Coastal villas of Procoio

Seaside villas of Procoio

Modern via di Pianabella leads to the so-called “Procoio” agricultural estate. Here, along a strip of land which was parallel to the ancient shoreline, lie some monumental complexes recognized as elegant roman seaside villas dated to 1st to 3rd century AD. These villas were connected to Rome through via Ostiensis, via Laurentina and via Ardeatina, and were located along the via Severiana, the coastal road running north to south.

In particular, the Procoio area preserves the remains of a bath complex and an extensive seaside villa of the I-IV century AD: the remains include a large two-storey nymphaeum-cistern with water fountain, a heated spa building with a swimming pool (lat. natatio) and a massive buttressed wall.

The cistern, only partially visible today, was part of the baths’ and villa’s water supply system. Even if its purpose was purely functional, its exterior was decorated with recesses and exedras like the façade of a monumental fountain (lat. nymphaeum).

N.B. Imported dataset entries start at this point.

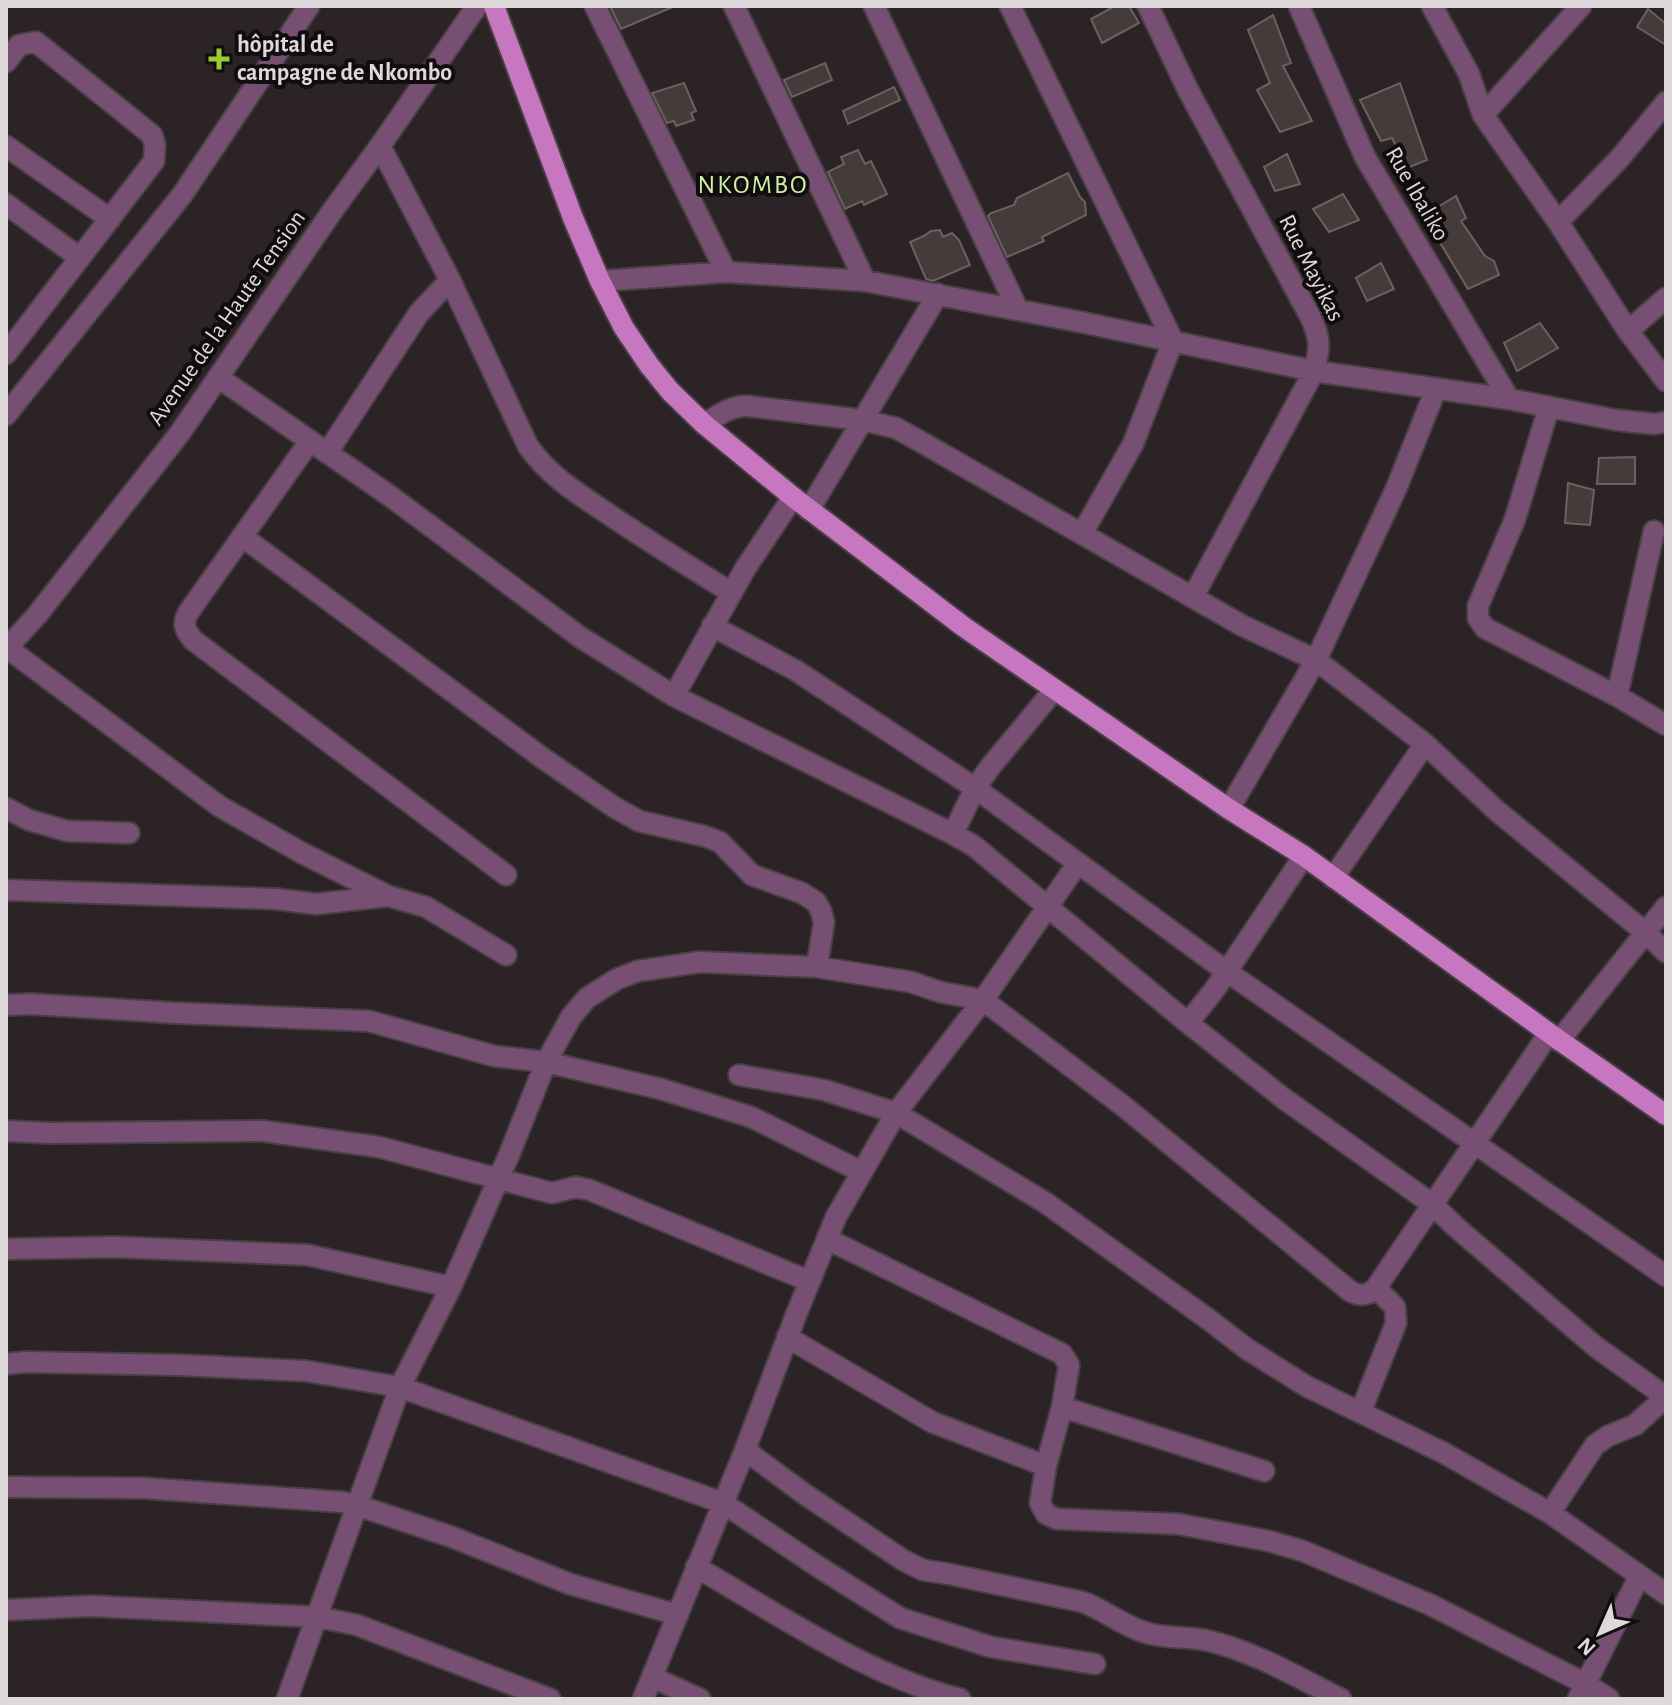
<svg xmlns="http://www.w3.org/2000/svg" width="1672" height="1705" font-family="'Alegreya Sans',sans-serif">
<rect width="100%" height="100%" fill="#2b2325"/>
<path fill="#443b3a" stroke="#6c6161" stroke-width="2" d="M610,6H675L621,29Z
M1115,6H1129L1139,23L1102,43L1091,19Z
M1648,9L1666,24V45L1637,27Z
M1273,15L1291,63L1283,66L1312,121L1280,132L1257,90L1270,83L1248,30Z
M825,63L832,80L792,97L784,80Z
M684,83L696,111L691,113L694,120L676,126L674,121L667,123L652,93Z
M1400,83L1427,160L1407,168L1392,138L1381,141L1360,100Z
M894,87L900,100L848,124L843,111Z
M858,150L865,164L871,161L887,194L864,205L862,201L845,209L828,172L844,164L841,157Z
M1287,154L1300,184L1275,191L1264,167Z
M1068,173L1080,197L1085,202L1086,215L1042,237L1044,241L1007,257L988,216L991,213L1014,205L1017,198Z
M1343,194L1359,220L1329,232L1313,209Z
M1456,196L1466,218L1461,221L1485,256L1494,261L1499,275L1468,289L1439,241L1443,239L1428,213Z
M940,230L943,237L952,233L959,240L970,265L933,281L926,279L910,242L924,236L931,231Z
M1381,263L1394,289L1367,301L1356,278Z
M1540,323L1558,348L1517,371L1504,343Z
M1635,457V484H1597L1599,458Z
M1568,483L1594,490L1590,525L1565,523Z"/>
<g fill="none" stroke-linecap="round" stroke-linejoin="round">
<defs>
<path id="minor" d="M595,6L726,272
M734,6L865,281
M874,6L1018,310
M1010,6L1173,341L1133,444L1083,532
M1148,6L1188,90L1311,318C1321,340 1320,349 1314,371L1193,597
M1299,6L1365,157L1509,399
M1432,6L1469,74L1483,115L1558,222L1628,331L1666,381
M6,62L19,45L36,42L152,135L155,145L154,161L6,354
M1483,115L1581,6
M6,146L110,219
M380,146L450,280L528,446C551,479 584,497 617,520C655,545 693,569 732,593
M6,204L80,258
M1558,222L1620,158L1666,102
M600,281L726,272L865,281L1081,322L1314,371L1509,399L1616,420L1654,424L1666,422
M1628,331L1666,298
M219,378L390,496L580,637L674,696L953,834L974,846L1188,1023L1283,1098L1432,1204L1457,1228L1596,1347L1666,1397
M1549,407L1515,519L1478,606V618L1485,628L1617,696L1666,725
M6,415L182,195L309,6
M704,424C717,416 732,405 748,406L862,420L896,428L916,439L1243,626L1316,660L1425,744L1497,811L1646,933L1666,952
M310,441L188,613C182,624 185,630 193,640L506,875
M327,453L419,313L450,280
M809,510L938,294
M243,537L544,759L614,807L639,821L704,836L720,842L752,875L802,893L816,902L821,911L824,922L817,967
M712,626L795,670L975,788L1226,971L1666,1276
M6,647L219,806L302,853L388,896L426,907L506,955
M6,649L37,615L180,433L333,210L380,146L477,6
M674,696L745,569L793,497
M1617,696L1654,531
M6,808L29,820L67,831L129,833
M1229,809L1316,660L1396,489L1436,389
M953,834L975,788L991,766L1054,690
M1333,878L1425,744
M6,890L276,899L316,904L388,896
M6,1005L31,1004L176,1013L369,1021L494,1056L546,1062L661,1089L751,1117L862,1172
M1188,1023L1215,989L1304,856
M1559,1041L1666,907
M739,1075L824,1090L896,1113L1046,1203L1208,1319L1247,1349L1306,1386L1444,1453L1550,1513L1666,1594
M6,1131L50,1133L263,1131L379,1147L552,1193L576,1187L590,1190L809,1281
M827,1239L1054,1350L1062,1354L1069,1365L1062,1407L1046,1466L1040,1503L1046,1514L1057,1519L1178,1524L1269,1541L1303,1551L1431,1605L1586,1684L1609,1699
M6,1249L115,1247L308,1255L451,1287
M787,1337L932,1422L1046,1466
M6,1364L26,1362L180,1365L306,1371L400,1387L723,1503L817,1566L900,1618L991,1647L1095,1664
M1062,1407L1264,1471
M1361,1411L1396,1323L1395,1307L1376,1288
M745,1450L803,1493L903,1560L923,1570L949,1574L1083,1602C1104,1610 1122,1625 1144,1632C1163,1639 1185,1636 1205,1640C1254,1651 1297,1677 1341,1699
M6,1487L143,1488L342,1502L356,1505L452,1537L570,1584L678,1615
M1550,1513L1595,1445L1608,1436L1635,1425L1666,1397
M696,1567C778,1614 868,1676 960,1699
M6,1610L91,1606L318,1617L357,1625L550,1699
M652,1677L700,1699
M287,1699L400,1387L451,1287L509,1155L546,1062L571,1017L587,998L617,979L638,971L700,962L817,967L911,982L940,992L983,1000L1122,1105L1350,1291C1360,1297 1367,1296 1376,1288C1433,1203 1492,1119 1549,1033
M643,1699L745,1450L796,1315L836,1217L896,1113L983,1000L1078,863
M1578,1699L1639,1577"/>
<path id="major" d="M494,6L573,218L600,281L624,328L649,365L670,391L704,424L793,497L964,627L1229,809L1304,856L1549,1033L1666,1115"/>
</defs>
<use href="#minor" stroke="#484042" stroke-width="24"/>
<use href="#major" stroke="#484042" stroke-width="24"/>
<use href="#minor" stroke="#764f73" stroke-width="20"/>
<use href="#major" stroke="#c776c0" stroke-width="20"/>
</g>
<path fill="#98cb37" stroke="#110d0e" stroke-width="3" d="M215 47h8v8h8v8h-8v8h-8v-8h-8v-8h8z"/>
<g text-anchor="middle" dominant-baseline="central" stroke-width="8" stroke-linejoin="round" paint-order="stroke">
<g font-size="24" font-weight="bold" fill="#ded9db" stroke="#110d0e" text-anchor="start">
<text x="237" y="45">hôpital de<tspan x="237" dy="28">campagne de Nkombo</tspan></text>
</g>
<g font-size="24" fill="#ded9db" stroke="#110d0e">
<text transform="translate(1417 194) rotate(60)">Rue Ibaliko</text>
<text transform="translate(1311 268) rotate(63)">Rue Mayikas</text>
<text transform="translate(227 318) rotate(-55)">Avenue de la Haute Tension</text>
</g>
<g font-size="26" letter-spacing="2" fill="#d2f1a8" stroke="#110d0e">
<text x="753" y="185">NKOMBO</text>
</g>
</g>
<rect width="1672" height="1705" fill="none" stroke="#ded9db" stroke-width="16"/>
<g transform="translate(1600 1633) rotate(225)" stroke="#110d0e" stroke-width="6" paint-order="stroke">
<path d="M0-6L14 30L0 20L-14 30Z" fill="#ded9db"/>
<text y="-12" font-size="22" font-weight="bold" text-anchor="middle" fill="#ded9db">N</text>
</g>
</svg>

The layout of the imperial baths, expanded under Trajan and Hadrian and restored several times during the centuries contained both hot and cold rooms. The frigidarium consisted of an apsidal room that housed a large cold pool to which it descended through three steps.

Similar in shape though of a smaller size was the calidarium (room for hot baths), that was flanked by rooms preserving the typical traces of a heating system: the suspensurae (pillars to raise the floor and create a gap where hot air passed) and the tubuli (small terracotta tubes inserted in the walls that performed the same function).

The 160 meter long wall reinforced by 39 buttresses, bordered the villa towards the coast and was also a sort of a monumental façade, as evidenced by the remains of pictorial decoration found on its outer side facing the sea.